The original monolithic tifffile.py (~24,000 lines) has been decomposed
into focused single-responsibility modules. All 75 public symbols remain
importable via from tifffile import *.
| Module | Lines | Contents |
|---|---|---|
tifffile.py |
10,669 | TiffFile, TiffWriter, core constants |
page.py |
3,699 | TiffPage, TiffFrame, TiffPages (C++ fast paths) |
metadata.py |
3,437 | OmeXml, 30+ metadata reader functions |
sequences.py |
2,098 | TiffPageSeries, FileSequence, mmap contiguous read |
utils.py |
1,763 | Helper functions, TiffFileError |
fileio.py |
1,455 | FileHandle (mmap), FileCache, Timer, StoredShape |
tags.py |
1,251 | TiffTag, TiffTags, TiffTagRegistry |
camera.py |
1,070 | Camera calibration, CameraData, bridge methods |
gpu.py |
694 | GPU read/write, codec registries |
decoders.py |
621 | build_decode_closure (C++ segment positions) |
codecs.py |
434 | TiffFormat, CompressionCodec, PredictorCodec |
enums.py |
367 | 13 IntEnum classes |
series.py |
162 | SeriesParser base, SeriesParserRegistry |
series_parsers/ |
2,616 | 21 format-specific parsers across 7 files |
| C++ extension | 1,963 | nanobind bindings, IFD parser, file reader |
Series detection is now plugin-based. SeriesParserRegistry dispatches
to 21 format-specific parsers in priority order, with a generic fallback.

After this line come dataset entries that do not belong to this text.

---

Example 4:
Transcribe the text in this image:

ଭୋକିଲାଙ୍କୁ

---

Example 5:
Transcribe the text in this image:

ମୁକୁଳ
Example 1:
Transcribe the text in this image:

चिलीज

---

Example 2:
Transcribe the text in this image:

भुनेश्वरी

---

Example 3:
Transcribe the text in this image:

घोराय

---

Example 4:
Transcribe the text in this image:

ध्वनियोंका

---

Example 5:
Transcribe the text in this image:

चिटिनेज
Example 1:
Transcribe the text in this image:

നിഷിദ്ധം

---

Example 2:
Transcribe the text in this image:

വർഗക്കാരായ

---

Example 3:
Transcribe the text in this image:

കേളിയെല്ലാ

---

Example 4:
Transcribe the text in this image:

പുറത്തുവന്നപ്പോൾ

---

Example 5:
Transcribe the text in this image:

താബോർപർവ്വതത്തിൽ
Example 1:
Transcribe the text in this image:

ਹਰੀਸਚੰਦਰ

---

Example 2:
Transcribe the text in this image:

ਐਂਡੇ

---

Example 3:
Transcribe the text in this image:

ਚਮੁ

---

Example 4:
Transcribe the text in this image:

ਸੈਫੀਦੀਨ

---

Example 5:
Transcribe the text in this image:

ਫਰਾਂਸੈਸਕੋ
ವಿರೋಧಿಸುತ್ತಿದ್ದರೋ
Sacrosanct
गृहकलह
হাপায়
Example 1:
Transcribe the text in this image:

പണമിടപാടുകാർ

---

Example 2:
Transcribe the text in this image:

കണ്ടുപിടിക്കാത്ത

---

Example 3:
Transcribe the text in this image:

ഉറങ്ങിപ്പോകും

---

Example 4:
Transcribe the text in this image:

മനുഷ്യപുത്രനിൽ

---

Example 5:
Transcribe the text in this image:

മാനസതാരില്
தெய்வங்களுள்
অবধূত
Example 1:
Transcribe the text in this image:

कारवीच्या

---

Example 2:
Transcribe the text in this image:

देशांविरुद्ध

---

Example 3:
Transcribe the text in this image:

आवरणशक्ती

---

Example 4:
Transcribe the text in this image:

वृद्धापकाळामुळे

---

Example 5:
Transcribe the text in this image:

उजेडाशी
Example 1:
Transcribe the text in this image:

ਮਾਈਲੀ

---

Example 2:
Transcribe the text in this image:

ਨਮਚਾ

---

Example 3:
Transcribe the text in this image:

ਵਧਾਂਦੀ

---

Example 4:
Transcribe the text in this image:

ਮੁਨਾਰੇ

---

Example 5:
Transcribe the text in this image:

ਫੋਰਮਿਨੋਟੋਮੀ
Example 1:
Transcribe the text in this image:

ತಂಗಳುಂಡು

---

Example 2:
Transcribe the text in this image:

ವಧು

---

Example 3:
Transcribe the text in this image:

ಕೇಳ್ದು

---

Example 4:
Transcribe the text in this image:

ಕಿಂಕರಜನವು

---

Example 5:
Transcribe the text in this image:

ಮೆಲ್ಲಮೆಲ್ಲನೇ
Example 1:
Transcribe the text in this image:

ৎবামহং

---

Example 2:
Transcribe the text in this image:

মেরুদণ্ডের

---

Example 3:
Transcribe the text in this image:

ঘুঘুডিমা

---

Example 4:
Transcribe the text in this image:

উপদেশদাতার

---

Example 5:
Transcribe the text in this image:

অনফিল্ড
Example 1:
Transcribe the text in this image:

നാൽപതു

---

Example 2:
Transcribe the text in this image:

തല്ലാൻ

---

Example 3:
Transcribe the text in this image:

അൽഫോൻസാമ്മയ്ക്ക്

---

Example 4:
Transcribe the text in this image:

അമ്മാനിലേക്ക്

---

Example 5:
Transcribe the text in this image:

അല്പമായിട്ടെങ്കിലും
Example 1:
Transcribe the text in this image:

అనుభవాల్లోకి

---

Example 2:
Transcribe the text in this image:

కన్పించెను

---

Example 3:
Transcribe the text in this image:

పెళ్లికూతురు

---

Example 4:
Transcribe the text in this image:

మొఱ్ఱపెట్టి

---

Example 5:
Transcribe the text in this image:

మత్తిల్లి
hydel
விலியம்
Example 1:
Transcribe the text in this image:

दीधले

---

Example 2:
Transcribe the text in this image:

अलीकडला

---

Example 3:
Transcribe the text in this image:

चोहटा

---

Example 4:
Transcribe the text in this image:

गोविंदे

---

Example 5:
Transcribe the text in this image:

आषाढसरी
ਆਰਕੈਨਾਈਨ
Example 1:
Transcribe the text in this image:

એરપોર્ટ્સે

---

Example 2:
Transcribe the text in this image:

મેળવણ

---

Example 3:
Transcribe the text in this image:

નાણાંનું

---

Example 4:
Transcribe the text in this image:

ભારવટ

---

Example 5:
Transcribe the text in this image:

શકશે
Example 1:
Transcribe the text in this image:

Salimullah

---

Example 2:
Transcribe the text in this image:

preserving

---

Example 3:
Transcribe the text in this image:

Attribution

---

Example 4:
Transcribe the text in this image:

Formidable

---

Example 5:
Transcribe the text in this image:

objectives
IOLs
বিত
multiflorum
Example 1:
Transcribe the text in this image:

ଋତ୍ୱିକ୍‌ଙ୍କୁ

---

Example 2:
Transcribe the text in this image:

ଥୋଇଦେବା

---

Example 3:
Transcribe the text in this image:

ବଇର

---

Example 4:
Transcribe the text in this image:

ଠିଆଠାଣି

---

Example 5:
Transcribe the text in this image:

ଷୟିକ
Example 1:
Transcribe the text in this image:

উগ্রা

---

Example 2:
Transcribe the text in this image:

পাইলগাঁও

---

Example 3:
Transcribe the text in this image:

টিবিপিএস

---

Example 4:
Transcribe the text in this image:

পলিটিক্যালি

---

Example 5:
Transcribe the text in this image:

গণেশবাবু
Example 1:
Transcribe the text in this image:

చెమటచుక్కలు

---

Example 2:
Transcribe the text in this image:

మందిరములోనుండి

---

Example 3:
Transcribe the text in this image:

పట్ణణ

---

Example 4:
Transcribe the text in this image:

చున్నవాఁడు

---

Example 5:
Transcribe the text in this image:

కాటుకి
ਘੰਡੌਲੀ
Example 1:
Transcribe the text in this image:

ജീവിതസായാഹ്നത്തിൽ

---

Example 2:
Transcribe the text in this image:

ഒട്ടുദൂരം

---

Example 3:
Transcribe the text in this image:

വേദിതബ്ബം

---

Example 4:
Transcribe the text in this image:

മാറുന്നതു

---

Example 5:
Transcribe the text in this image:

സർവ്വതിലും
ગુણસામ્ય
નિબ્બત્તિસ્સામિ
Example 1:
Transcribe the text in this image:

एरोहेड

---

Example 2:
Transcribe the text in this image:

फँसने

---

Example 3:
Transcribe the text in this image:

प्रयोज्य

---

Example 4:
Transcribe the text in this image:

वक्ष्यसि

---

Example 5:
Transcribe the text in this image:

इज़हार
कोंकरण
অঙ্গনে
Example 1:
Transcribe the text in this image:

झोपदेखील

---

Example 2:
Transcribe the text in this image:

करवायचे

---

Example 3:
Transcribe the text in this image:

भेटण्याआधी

GenericSeriesParser._parse_fast() uses C++ bulk tag extraction for
files with 100+ pages, enabling the 41x series parsing speedup.
Supported formats: OME-TIFF, ImageJ, LSM, SVS, SCN, NDPI, BIF, Philips, QPI, STK, FluoView, ScanImage, MicroManager, NDTiff, NIH, EER, MDGEL, AVS, SIS, and generic/shaped/uniform fallbacks.
All original tifffile features are preserved:
- Read/write TIFF, BigTIFF, OME-TIFF, ImageJ hyperstacks
- 20+ proprietary format readers (microscopy, pathology, remote sensing)
- 30+ compression codecs via imagecodecs
- Zarr store integration, fsspec ReferenceFileSystem
- Multi-page, volumetric, pyramidal, tiled, memory-mappable I/O
- Tag inspection, patching, and multi-dimensional file sequences
For the full original documentation, examples, and API reference, see the upstream project.
Install from PyPI (includes pre-built C++ extension for Linux, macOS, Windows):
pip install tifx
Or install from source (requires C++17 compiler):
pip install . --no-build-isolation
The Python import name is tifffile (not tifx), so existing code
works unchanged:
python -c "import tifffile; help(tifffile)"
- CPython 3.11+
- NumPy 2.0+
- Imagecodecs (required for encoding or decoding compressed segments)
Optional:
- C++17 compiler + CMake + scikit-build-core + nanobind (for C++ extension)
- PyTorch (for GPU support)
- pycolmap (for camera calibration pycolmap bridge)
Original tifffile library by Christoph Gohlke (GitHub, DOI: 10.5281/zenodo.6795860). Original code licensed under BSD-3-Clause. New modules licensed under MIT. See LICENSE for details.